◆ Your task
Each line below from the one containing "Figure 5. Viability" through the one containing "Table 1. Means" should be output exactly as it stands, and no other line should appear.

◆ Records for processing
+++++
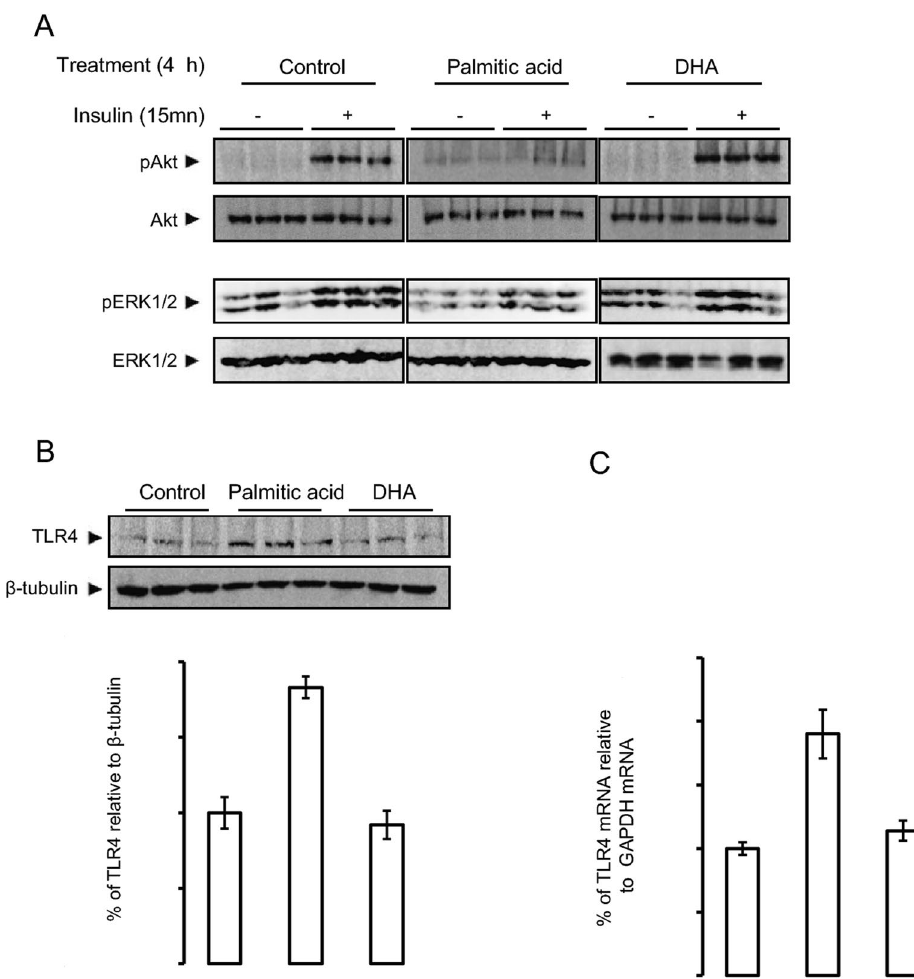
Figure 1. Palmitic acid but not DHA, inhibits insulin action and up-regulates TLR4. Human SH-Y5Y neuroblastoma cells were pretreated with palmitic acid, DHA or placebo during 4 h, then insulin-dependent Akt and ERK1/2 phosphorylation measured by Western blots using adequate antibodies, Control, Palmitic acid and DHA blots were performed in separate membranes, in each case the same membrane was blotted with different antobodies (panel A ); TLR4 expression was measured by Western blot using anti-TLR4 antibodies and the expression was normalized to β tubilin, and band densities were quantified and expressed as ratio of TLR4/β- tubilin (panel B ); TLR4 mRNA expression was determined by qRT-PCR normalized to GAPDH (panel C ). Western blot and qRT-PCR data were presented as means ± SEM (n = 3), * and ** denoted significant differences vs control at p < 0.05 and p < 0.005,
+++++
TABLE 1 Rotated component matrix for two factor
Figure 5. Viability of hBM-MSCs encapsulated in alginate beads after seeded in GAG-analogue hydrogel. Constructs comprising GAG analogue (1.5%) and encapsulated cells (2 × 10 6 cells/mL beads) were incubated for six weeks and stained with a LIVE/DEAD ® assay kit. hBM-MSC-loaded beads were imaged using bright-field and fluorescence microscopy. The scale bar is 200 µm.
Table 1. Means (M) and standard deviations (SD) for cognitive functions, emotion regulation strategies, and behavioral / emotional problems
+++++
◆ Final answer
Figure 5. Viability of hBM-MSCs encapsulated in alginate beads after seeded in GAG-analogue hydrogel. Constructs comprising GAG analogue (1.5%) and encapsulated cells (2 × 10 6 cells/mL beads) were incubated for six weeks and stained with a LIVE/DEAD ® assay kit. hBM-MSC-loaded beads were imaged using bright-field and fluorescence microscopy. The scale bar is 200 µm.
Table 1. Means (M) and standard deviations (SD) for cognitive functions, emotion regulation strategies, and behavioral / emotional problems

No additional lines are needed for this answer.